Film parabole dont le thème dépasse largement celui de l'art, celui-ci servant surtout de support métaphorique pour rendre compte de l'état d'une société, The Square a l'intelligence de ne pas s'enfermer dans un discours à sens unique grâce à une rhétorique dialectique dont le protagoniste Christian (le très bon Claes Bang) est l'allégorie. Réduire donc le film à une simple satire de l'art contemporain est une grossière erreur, les strates de signification se multipliant vertigineusement à l'image de ce génial travelling arrière final où les carrés se prolongent à l'infini.

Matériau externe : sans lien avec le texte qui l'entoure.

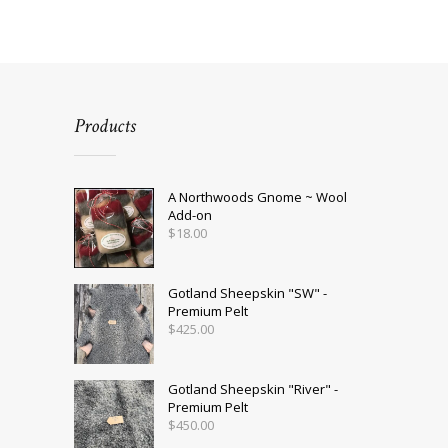
Products
A Northwoods Gnome ~ Wool
Add-on
$
18.00
Gotland Sheepskin "SW" -
Premium Pelt
$
425.00
Gotland Sheepskin "River" -
Premium Pelt
$
450.00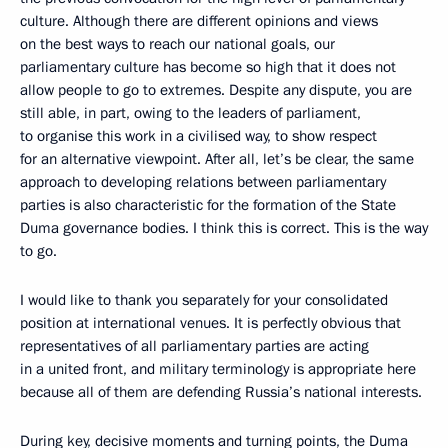
culture. Although there are different opinions and views
on the best ways to reach our national goals, our
parliamentary culture has become so high that it does not
allow people to go to extremes. Despite any dispute, you are
still able, in part, owing to the leaders of parliament,
to organise this work in a civilised way, to show respect
for an alternative viewpoint. After all, let’s be clear, the same
approach to developing relations between parliamentary
parties is also characteristic for the formation of the State
Duma governance bodies. I think this is correct. This is the way
to go.
I would like to thank you separately for your consolidated
position at international venues. It is perfectly obvious that
representatives of all parliamentary parties are acting
in a united front, and military terminology is appropriate here
because all of them are defending Russia’s national interests.
During key, decisive moments and turning points, the Duma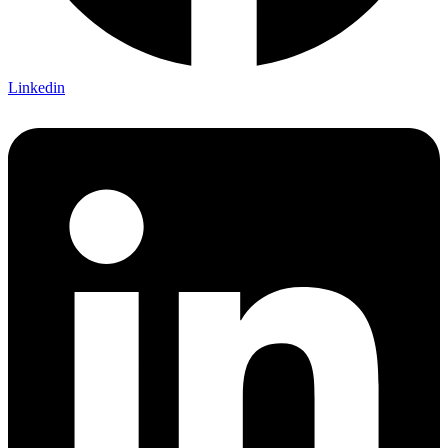
Linkedin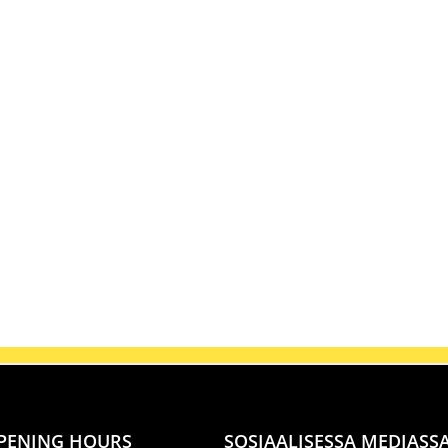
PENING HOURS
SOSIAALISESSA MEDIASS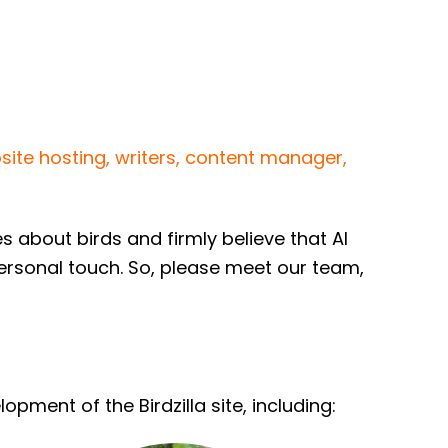
site hosting, writers, content manager,
about birds and firmly believe that AI
personal touch. So, please meet our team,
ment of the Birdzilla site, including: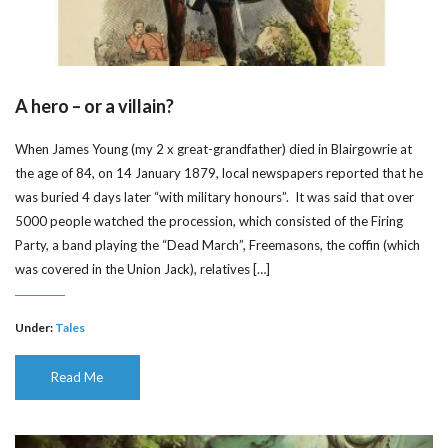
A hero – or a villain?
When James Young (my 2 x great-grandfather) died in Blairgowrie at
the age of 84, on 14 January 1879, local newspapers reported that he
was buried 4 days later “with military honours”. It was said that over
5000 people watched the procession, which consisted of the Firing
Party, a band playing the “Dead March”, Freemasons, the coffin (which
was covered in the Union Jack), relatives […]
Under:
Tales
Read Me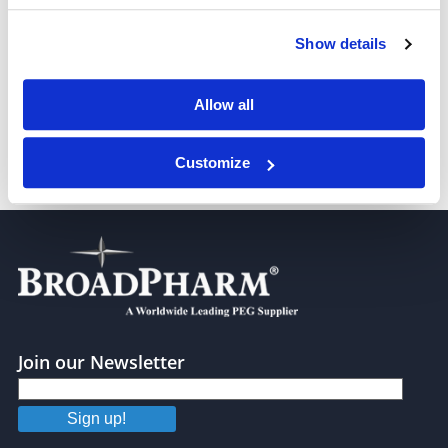
Show details
S-acetyl-PEG4-t-butyl ester
Allow all
Customize
S-acetyl-PEG6-t-butyl ester
Join our Newsletter
Sign up!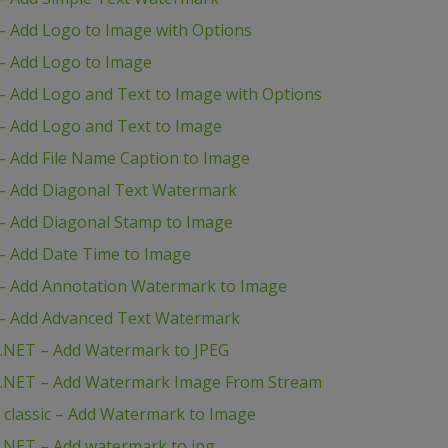
 Add Logo to Image with Options
– Add Logo to Image
 Add Logo and Text to Image with Options
– Add Logo and Text to Image
 Add File Name Caption to Image
– Add Diagonal Text Watermark
– Add Diagonal Stamp to Image
– Add Date Time to Image
– Add Annotation Watermark to Image
– Add Advanced Text Watermark
.NET – Add Watermark to JPEG
P.NET – Add Watermark Image From Stream
classic – Add Watermark to Image
.NET – Add watermark to jpg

Rejet de l'autre et sentiment de culpabilité, mise à l'écart spatiale et volonté de pénétrer cet espace, intégration des communautés étrangères et absence de volonté de s'intégrer, effort de dialogue et violence gratuite, violence comme défense et fuite, pouvoir symbolique de l'argent et souffrance de la pauvreté, individualisme et pitié, altruisme et abus de la gentillesse des autres, aide des autres et assistanat, … les dualismes se multiplient donc à l'infini, sans pour autant que l'on s'y perde puisque le discours est cohérent, les transitions soignées, la syntaxe claire.
Sur ce discours de fond concernant la sphère sociale s'imprime en premier plan le motif de l'art, reflet du monde, de ses vertus comme de ses dérives, permettant à la fois de transmettre un savoir aux plus jeunes, de créer un espace de dialogue (que ce soit dans la controverse ou dans l'entente) mais aussi image d'une économie libérale où l'argent est roi, du cynisme des communicants et des gouvernants prêts à tout pour vendre (société du spectacle oblige) et enfin d'une certaine supériorité intellectuelle dont certains n'ayant pas les outils pour le comprendre (et qui, par réflexe d'auto-défense, l'attaquent) en demeure en dehors.
Très académique finalement en raison de son structuralisme et de cette mise en abîme du carré, figure géométrique obsédante de la mise en scène, et en même temps contemporain et audacieux dans sa forme libre et son discours critique à l'égard d'une certaine gauche enfermée dans un discours «bisounours» (dire qu'il tente de brosser dans le sens du poil le jury cannois est d'une stupidité affligeante), The Square ose embrasser un système dans sa complexité sans perdre la face ni son fil conducteur en proposant un pertinent va-et-vient entre le dedans et le dehors. Et que ceux qui sont restés en dehors du carré retournent vénérer les vieilles statues fienteuses.